_Text block:_
_ _ _ _ _
# parent or hand reared



## Jenny10 (Feb 27, 2010)

Hi Everyone, 

I have been thinking on a second Tiel as I am enjoying my first so much, I have totally caught the Tiel bug.

My current bird was hand reared although I wouldn’t say she was particularly friendly, it was more the fact that she had been clipped and couldn’t get away, although now we have a good relationship.

I have seen a baby cockatiel I really like today, although it hasn’t been hand reared, it was parent raised, although it didn’t seem to wild, and its wings were not clipped.

I was wondering if I give it time and patience to tame it, is it likely to never really be as tame as my current bird that was hand reared, or is being parent reared unlikely to have an effect on how friendly it can be if I put the time in?

Hope this makes sense, lol

Jenny


----------



## cheekyboy (Jul 14, 2009)

People have different opinions on this.. 

I personally think it depends on the age. I believe hand reared birds have a tendancy to be much friendlier birds in general, but with enough time and patience some people do make parent raised birds great pets. I think the best bet is with a parent raised bird that has still been handled from a super young age (ie, still in the nest), but thats not always possible.

Do you know how old the little guy is? Some people have what it takes to take on parent raised birds with great sucess, but I know that it would be pushing my limits, hence why all mine are hand raised


----------



## Jenny10 (Feb 27, 2010)

Hi Cheekyboy,

Thanks for the advice, I think the bird would have been around 8 weeks old going by appearance.

Jenny


----------



## Renae (Feb 9, 2008)

A baby Cockatiel that's been handled while STILL in the nest and being parent-raised can be tame just as can a baby Cockatiel that's been taken from the nest, hand-fed and hand-raised by the breeder.

With that said, with time and patience, I think it's very possible to tame it down, it would just be like handling a Cockatiel that's being parent-raised while still in the nest. With time put into it, they'll be easy to tame. 

*SOME* people these days don't buy parent-raised Cockatiels due to the fact that.. _they're too hard to tame_ which is a load of bull. Put enough effort in, and you will find they're generally tamed down the same, and can be a great companion, just like a hand-raised baby Cockatiel.


----------



## Jenny10 (Feb 27, 2010)

Hi Renae,

Thank you for the advice, I am certainly prepared to put the time in and have the patience, my Tira even thou was claimed to be hand reared wasn’t particularly friendly in the beginning, I certainly didn’t go about things the right way in the beginning, but I think I would be more prepared this time.

One of the reasons the parent raised chicks appealed to me was because they didn’t have that awful one wing clip which leaves the bird open to injury, so if I did buy that bird to tame down I think maybe giving it a even wing clip just so it couldn’t fly of all round the house while going through taming could be a big help, do you think this would be a good idea to help tame the bird down? Of course I would leave it with the ability to glide safely to the ground.

Jenny


----------



## Renae (Feb 9, 2008)

Time is the biggest thing - of course as well as patience, but time is big, a lot of people get a 'tiel and let it out the first day thinking they can handle it then and there, but this isn't always the case.
_ _ _ _ _
_Records supplied:_
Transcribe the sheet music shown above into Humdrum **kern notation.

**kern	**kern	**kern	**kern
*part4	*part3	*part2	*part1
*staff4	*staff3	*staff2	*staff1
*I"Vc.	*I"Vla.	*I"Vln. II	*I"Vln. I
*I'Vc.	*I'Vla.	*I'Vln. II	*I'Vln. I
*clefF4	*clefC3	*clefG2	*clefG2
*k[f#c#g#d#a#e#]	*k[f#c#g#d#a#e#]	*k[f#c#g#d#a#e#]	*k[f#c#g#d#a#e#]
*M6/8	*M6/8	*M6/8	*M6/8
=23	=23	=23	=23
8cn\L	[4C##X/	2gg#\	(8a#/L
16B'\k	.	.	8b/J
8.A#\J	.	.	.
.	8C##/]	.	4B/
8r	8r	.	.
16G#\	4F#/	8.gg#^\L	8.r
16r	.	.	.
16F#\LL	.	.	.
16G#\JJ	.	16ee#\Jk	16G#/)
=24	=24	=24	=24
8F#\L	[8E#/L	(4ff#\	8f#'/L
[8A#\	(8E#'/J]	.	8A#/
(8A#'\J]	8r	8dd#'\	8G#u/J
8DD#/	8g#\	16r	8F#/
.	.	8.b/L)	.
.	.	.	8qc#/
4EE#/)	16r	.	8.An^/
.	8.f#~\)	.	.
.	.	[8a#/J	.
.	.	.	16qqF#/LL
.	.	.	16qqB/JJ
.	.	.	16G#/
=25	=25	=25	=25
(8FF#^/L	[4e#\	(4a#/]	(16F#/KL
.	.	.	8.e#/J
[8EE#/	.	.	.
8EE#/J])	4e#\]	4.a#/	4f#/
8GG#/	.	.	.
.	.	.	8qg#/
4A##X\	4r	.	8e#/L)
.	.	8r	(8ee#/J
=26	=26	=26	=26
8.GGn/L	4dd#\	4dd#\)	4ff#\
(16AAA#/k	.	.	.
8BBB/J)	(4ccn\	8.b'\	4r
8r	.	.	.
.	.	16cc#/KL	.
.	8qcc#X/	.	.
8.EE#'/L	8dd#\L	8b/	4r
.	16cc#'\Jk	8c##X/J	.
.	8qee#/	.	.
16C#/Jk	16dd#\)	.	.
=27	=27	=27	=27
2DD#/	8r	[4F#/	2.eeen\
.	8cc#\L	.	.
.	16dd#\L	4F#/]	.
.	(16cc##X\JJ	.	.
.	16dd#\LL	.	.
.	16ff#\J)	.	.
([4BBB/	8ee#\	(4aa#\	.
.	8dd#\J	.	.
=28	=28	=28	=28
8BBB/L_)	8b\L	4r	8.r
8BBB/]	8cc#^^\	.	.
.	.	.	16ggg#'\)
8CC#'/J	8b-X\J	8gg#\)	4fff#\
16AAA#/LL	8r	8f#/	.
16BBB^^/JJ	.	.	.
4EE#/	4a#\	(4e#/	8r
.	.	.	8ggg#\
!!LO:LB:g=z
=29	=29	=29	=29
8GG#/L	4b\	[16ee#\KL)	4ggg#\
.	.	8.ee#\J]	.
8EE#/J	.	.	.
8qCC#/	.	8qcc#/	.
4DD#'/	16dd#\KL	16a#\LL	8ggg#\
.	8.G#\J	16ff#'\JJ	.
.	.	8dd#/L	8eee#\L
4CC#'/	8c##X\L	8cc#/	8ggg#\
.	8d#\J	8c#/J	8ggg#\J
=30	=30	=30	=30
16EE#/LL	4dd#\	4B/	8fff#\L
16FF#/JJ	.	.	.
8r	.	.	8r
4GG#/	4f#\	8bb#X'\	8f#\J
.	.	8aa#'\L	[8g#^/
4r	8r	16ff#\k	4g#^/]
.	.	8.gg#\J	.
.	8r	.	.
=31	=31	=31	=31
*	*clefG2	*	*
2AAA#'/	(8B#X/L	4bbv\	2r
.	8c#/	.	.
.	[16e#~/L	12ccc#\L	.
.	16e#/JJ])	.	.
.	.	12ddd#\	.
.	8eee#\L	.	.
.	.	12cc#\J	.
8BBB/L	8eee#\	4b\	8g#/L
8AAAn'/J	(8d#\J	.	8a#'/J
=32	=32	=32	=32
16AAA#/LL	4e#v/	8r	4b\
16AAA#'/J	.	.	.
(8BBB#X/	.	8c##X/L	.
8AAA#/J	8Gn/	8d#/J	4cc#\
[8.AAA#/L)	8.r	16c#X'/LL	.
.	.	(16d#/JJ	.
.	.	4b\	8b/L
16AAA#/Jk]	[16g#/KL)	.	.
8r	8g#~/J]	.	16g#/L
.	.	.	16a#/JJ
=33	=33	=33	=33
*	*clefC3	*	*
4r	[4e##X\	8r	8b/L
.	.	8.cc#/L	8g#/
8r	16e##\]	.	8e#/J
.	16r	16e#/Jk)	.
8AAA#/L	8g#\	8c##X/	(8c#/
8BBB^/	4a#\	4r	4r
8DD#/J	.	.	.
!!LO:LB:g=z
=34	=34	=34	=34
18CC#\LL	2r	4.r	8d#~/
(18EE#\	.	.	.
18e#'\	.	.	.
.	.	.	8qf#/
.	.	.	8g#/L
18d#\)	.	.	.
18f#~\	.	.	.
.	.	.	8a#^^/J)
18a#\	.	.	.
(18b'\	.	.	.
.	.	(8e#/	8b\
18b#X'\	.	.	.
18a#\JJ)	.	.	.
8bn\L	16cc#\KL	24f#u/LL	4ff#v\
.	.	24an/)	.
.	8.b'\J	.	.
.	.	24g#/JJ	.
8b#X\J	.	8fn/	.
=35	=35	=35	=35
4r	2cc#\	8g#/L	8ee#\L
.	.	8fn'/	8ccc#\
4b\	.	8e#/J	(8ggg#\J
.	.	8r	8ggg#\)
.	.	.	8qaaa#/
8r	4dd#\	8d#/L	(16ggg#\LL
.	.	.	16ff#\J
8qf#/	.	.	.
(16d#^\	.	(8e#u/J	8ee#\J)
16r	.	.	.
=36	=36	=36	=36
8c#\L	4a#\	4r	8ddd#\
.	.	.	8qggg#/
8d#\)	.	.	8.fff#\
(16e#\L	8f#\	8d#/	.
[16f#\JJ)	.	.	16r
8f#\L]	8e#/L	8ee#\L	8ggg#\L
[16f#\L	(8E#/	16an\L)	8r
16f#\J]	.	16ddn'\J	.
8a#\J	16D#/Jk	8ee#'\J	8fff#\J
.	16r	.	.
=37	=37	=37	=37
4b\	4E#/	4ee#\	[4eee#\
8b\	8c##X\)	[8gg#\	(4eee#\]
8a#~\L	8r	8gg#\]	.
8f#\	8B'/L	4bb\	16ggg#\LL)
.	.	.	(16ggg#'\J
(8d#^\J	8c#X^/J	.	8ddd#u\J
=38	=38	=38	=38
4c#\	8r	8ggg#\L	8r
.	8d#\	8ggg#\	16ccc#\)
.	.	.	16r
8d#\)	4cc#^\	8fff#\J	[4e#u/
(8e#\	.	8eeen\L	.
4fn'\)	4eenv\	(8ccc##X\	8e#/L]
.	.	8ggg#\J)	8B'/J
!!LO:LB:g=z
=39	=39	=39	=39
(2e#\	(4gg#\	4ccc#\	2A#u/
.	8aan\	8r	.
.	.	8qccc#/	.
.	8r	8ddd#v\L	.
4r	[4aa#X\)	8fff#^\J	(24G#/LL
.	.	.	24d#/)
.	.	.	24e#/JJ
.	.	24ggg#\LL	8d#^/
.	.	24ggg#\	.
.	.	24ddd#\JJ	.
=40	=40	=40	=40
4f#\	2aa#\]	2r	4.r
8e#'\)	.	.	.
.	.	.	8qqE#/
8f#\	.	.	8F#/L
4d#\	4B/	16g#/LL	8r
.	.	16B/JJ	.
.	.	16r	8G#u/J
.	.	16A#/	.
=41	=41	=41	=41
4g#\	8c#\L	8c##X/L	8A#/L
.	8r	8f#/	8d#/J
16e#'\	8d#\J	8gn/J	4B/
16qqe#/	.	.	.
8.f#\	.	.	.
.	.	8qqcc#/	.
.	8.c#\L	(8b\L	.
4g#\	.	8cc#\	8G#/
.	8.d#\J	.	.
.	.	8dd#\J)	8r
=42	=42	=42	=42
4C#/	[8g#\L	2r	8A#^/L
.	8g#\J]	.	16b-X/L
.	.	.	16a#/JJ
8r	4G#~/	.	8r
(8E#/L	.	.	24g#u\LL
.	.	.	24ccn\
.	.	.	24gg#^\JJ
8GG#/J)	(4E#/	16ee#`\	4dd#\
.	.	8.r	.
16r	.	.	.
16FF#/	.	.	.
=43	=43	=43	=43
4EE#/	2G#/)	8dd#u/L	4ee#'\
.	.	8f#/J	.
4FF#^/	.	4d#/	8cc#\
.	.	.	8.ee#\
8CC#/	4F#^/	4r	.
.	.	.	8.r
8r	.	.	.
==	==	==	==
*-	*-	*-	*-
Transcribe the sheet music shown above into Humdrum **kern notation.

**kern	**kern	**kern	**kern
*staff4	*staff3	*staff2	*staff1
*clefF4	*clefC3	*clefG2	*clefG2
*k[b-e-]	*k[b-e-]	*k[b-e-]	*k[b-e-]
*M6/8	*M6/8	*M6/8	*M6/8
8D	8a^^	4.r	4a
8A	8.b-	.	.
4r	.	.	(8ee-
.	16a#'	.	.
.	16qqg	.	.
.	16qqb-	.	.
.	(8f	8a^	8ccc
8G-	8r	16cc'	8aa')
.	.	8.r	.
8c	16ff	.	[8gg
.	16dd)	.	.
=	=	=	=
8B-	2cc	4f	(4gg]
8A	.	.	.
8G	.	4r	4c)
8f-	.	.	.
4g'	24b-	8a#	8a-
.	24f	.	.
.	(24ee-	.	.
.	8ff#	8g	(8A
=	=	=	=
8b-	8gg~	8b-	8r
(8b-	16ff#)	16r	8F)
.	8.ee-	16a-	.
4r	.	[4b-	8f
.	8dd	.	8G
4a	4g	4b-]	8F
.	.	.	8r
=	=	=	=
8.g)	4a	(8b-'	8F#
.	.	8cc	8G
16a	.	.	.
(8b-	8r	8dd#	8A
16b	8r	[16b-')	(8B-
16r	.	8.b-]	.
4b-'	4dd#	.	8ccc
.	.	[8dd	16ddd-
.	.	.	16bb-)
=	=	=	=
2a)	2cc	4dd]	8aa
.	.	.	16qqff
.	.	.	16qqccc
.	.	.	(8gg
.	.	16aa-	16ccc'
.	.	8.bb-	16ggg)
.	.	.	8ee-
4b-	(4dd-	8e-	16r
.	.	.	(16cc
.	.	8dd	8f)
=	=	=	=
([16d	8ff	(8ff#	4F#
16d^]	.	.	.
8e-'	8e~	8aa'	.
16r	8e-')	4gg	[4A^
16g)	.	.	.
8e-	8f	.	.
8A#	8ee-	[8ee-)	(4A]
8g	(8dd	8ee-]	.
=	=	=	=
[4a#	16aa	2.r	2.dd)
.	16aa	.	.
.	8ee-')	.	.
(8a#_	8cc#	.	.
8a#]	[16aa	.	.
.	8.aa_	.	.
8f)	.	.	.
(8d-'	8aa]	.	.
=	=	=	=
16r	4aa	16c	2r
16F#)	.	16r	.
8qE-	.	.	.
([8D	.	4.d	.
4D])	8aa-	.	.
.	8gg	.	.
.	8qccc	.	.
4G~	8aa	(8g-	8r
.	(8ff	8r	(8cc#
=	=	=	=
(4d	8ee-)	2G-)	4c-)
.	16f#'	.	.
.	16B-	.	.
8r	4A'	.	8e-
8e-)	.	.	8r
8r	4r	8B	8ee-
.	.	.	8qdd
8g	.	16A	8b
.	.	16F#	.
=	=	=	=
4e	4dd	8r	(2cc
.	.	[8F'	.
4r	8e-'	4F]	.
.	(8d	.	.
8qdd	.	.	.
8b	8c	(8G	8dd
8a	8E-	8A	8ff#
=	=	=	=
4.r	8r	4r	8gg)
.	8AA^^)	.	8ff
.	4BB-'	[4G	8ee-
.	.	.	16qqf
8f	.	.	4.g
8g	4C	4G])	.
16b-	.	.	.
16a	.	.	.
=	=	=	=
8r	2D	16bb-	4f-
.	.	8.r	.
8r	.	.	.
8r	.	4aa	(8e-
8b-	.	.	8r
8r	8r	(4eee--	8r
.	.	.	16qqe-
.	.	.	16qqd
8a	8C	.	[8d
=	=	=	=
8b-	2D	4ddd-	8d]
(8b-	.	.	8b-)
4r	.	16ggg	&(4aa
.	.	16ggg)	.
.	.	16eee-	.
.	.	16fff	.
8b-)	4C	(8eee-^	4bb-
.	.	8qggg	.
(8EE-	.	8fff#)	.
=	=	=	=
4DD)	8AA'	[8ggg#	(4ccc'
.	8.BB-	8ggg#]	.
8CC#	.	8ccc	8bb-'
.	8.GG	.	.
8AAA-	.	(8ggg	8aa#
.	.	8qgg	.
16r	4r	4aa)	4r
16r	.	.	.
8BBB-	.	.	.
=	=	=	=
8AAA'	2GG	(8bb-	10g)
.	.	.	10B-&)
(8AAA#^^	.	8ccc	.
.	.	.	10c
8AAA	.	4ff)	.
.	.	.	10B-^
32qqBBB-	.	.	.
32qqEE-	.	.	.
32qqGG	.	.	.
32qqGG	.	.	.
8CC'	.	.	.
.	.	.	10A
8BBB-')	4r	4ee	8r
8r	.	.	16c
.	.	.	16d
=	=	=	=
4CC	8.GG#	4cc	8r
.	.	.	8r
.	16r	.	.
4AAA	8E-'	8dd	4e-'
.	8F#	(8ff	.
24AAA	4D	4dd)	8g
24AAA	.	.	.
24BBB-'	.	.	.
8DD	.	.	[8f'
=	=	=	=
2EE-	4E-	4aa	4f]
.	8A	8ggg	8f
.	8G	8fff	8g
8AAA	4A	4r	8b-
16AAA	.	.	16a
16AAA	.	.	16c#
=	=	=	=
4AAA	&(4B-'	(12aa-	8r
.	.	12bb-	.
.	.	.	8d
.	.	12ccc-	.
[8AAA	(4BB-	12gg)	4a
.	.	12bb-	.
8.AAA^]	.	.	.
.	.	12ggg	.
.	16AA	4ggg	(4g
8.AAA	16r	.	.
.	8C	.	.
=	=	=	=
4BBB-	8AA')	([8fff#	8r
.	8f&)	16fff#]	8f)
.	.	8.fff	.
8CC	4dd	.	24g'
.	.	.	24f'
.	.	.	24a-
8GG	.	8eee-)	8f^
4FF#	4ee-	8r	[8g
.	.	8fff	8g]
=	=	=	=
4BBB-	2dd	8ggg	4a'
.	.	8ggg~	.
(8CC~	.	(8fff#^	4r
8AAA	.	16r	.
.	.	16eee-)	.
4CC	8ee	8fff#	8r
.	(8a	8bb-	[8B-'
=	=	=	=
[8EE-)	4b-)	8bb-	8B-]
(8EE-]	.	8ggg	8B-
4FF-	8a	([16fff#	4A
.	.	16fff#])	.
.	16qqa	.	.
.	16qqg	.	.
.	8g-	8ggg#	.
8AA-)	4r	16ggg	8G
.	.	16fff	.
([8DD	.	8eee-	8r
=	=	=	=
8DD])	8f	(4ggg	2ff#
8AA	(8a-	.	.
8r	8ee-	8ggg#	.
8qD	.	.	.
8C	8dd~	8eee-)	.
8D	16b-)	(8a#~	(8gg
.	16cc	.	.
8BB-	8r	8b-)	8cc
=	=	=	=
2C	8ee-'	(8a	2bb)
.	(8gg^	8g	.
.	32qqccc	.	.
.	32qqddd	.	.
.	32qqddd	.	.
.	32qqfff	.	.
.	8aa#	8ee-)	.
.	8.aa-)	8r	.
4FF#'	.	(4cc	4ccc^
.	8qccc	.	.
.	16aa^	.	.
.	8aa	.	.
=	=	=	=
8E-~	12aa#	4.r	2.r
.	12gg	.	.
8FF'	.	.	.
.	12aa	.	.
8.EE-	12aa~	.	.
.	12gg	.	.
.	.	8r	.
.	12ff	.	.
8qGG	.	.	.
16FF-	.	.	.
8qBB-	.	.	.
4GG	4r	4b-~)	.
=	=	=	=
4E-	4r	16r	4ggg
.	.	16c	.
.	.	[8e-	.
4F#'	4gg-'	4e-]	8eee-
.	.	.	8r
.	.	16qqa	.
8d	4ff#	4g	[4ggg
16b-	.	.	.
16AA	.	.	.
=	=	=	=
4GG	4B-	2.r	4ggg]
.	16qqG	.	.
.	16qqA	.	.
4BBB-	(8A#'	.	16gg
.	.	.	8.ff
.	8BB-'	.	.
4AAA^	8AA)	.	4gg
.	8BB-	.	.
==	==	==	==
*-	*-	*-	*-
_ _ _ _ _
_Short task:_
Reproduce word for word the part of the cockatiel forum thread between "One of the reasons" and "always the case.", inclusive.

_Exercise output:_
One of the reasons the parent raised chicks appealed to me was because they didn’t have that awful one wing clip which leaves the bird open to injury, so if I did buy that bird to tame down I think maybe giving it a even wing clip just so it couldn’t fly of all round the house while going through taming could be a big help, do you think this would be a good idea to help tame the bird down? Of course I would leave it with the ability to glide safely to the ground.

Jenny


----------



## Renae (Feb 9, 2008)

Time is the biggest thing - of course as well as patience, but time is big, a lot of people get a 'tiel and let it out the first day thinking they can handle it then and there, but this isn't always the case.